§ Selected passage
Jean Dobrer, Asst. Corp. Counsel (argued), Kelly R. Welsh, Asst. Corp. Counsel, Benna R. Solomon, Office of the Corp. Counsel, Appeals Div., Chicago, IL, for defendants-appellees.

Before POSNER, FLAUM, and RIPPLE, Circuit Judges.

POSNER, Circuit Judge.

Mark Ball brought suit against the City of Chicago and one of its police officers, claiming that the officer had violated his federal constitutional rights by using excessive force--namely by shooting him--while attempting to arrest him; Ball had recently been released from a mental institution, and was wielding a butcher knife when shot. The district judge dismissed the suit (which contained state-law counts as well, included under the district court's supplemental jurisdiction) for failure to prosecute; such a dismissal is with prejudice, and thus bars Ball from reinstituting it. Fed.R.Civ.P. 41(b). The judge's handling of this difficult matter has stimulated us to think about the principles that ought to guide district judges in the exercise of their discretion to impose sanctions, up to and including dismissal, because of dilatory or obstructive behavior by litigants or their lawyers.

§ Set task A
Answer these questions from the court opinion excerpt:
(i) Which attorney argued for the defendants-appellees?
(ii) What was Ball wielding when he was shot?
(iii) On what ground did the district judge dismiss the suit?
The records that come next are unrelated to the court opinion excerpt.

[Data excerpts]
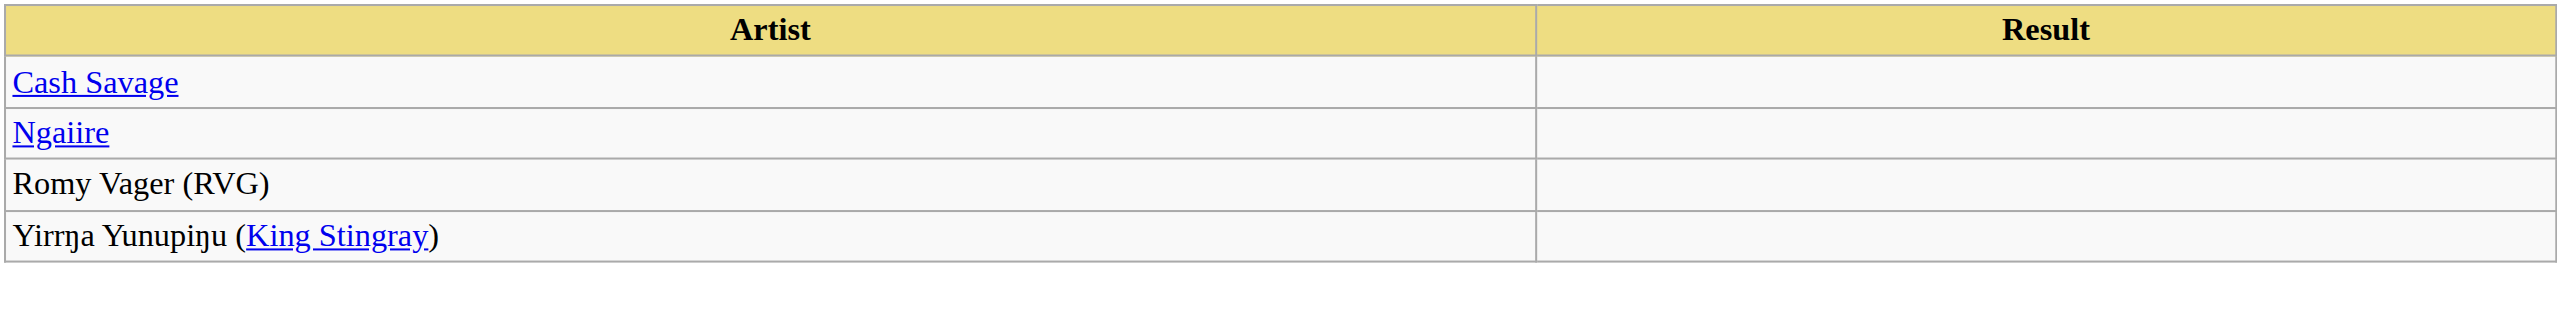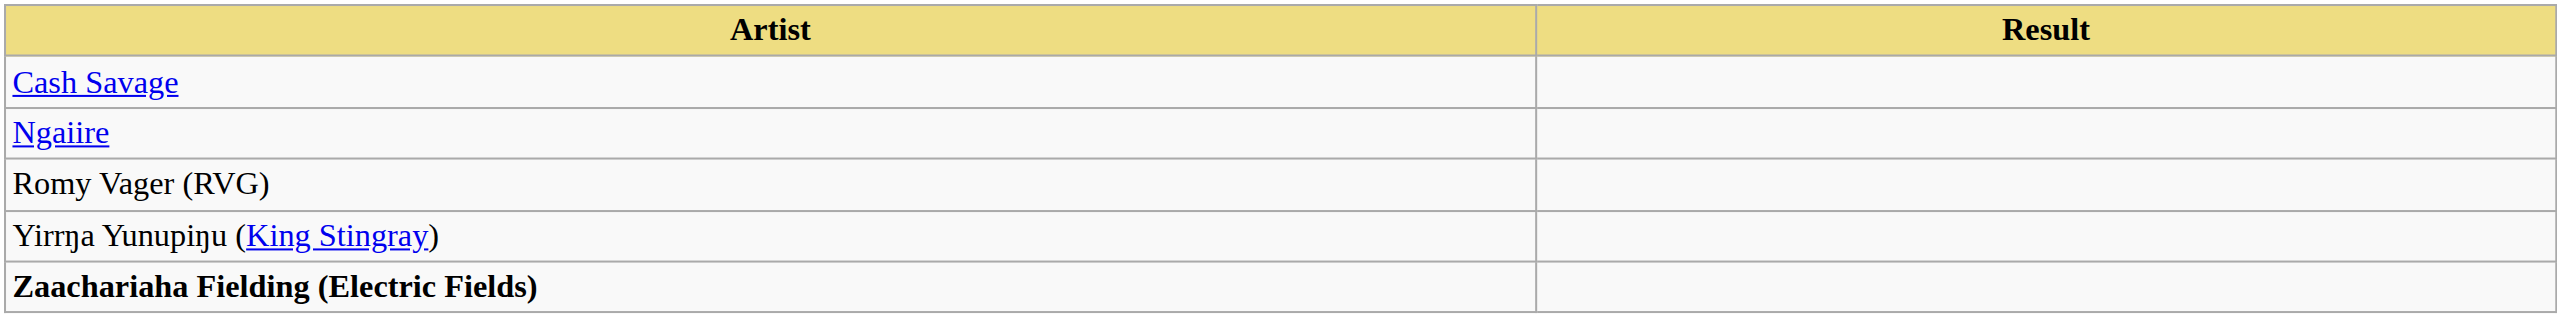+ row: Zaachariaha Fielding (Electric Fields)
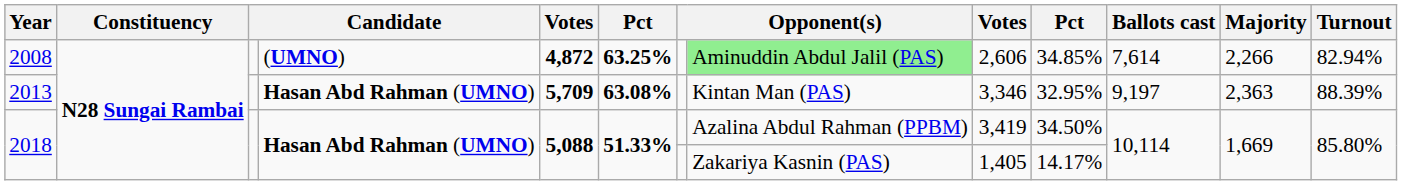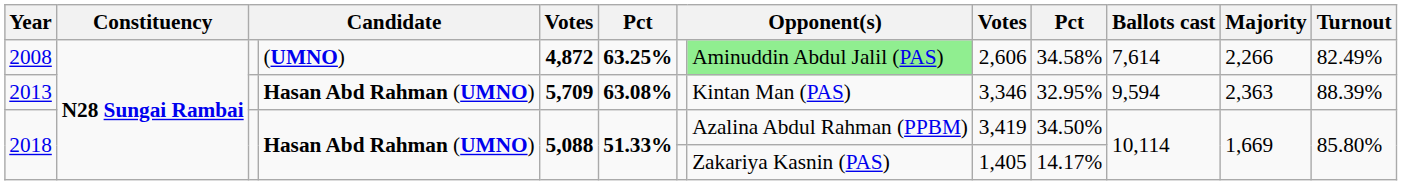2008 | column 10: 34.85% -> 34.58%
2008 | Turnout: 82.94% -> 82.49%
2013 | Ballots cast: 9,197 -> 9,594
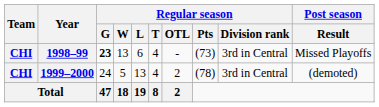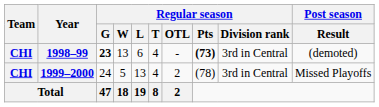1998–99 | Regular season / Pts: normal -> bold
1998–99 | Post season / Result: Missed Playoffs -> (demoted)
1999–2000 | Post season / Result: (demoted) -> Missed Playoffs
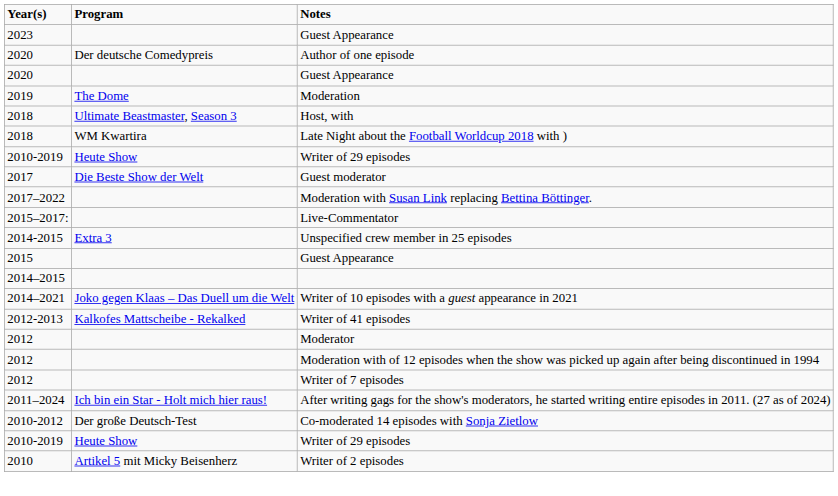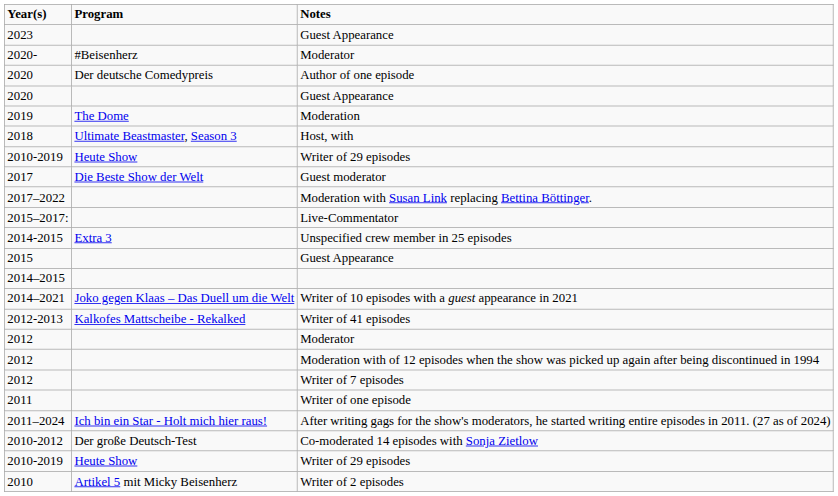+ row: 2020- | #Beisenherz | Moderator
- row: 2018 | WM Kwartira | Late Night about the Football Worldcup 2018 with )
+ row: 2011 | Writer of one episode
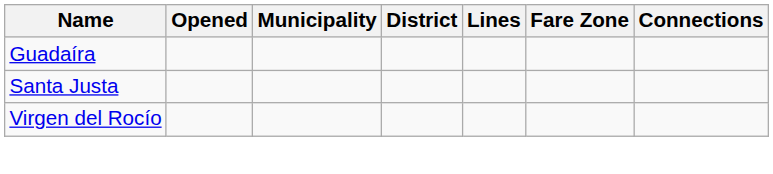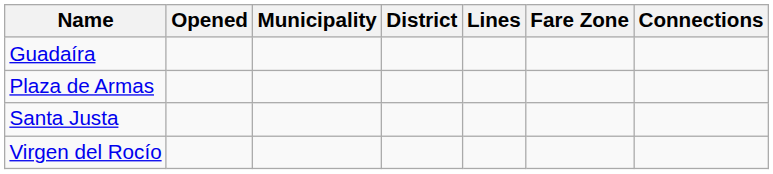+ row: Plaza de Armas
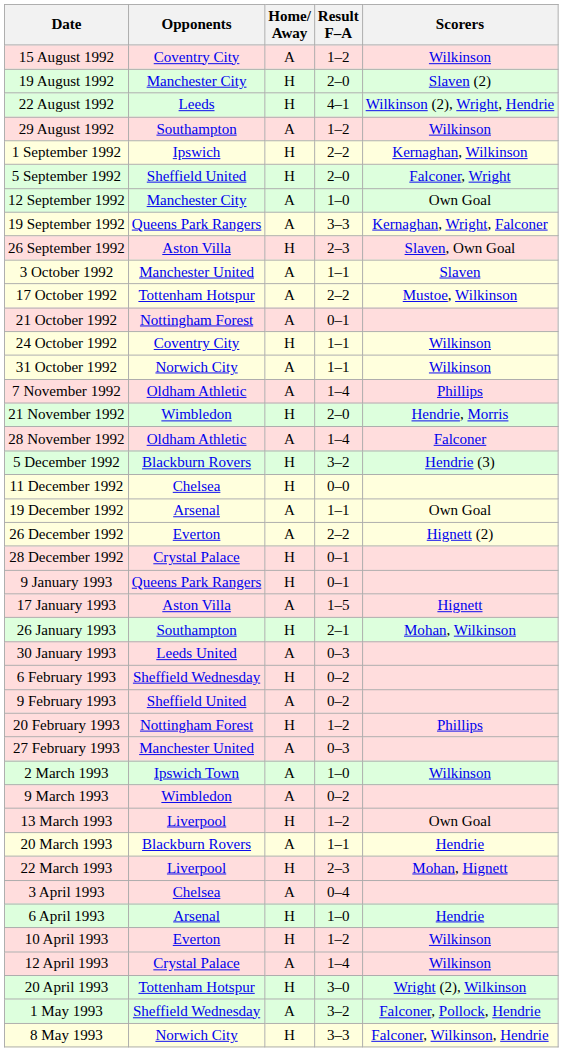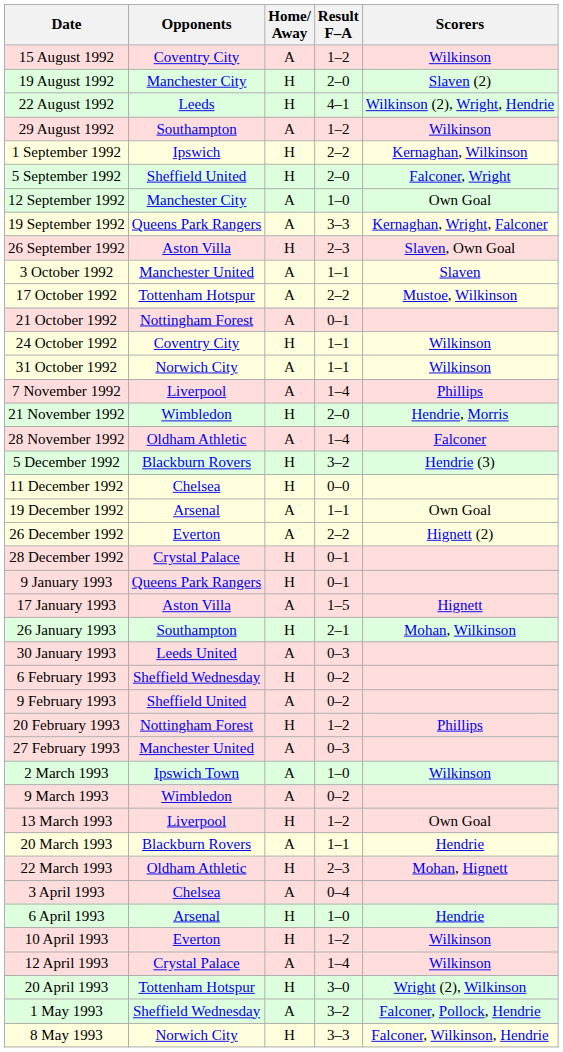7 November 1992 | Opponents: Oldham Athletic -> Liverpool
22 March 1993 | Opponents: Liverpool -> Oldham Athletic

§ Set task B
Pick out every line of the records that contains the string "Result", matching case exactly.

§ Worked solution A
(i) Jean Dobrer, Asst. Corp. Counsel
(ii) A butcher knife
(iii) Failure to prosecute

§ Worked solution B
1998–99 | Post season / Result: Missed Playoffs -> (demoted)
1999–2000 | Post season / Result: (demoted) -> Missed Playoffs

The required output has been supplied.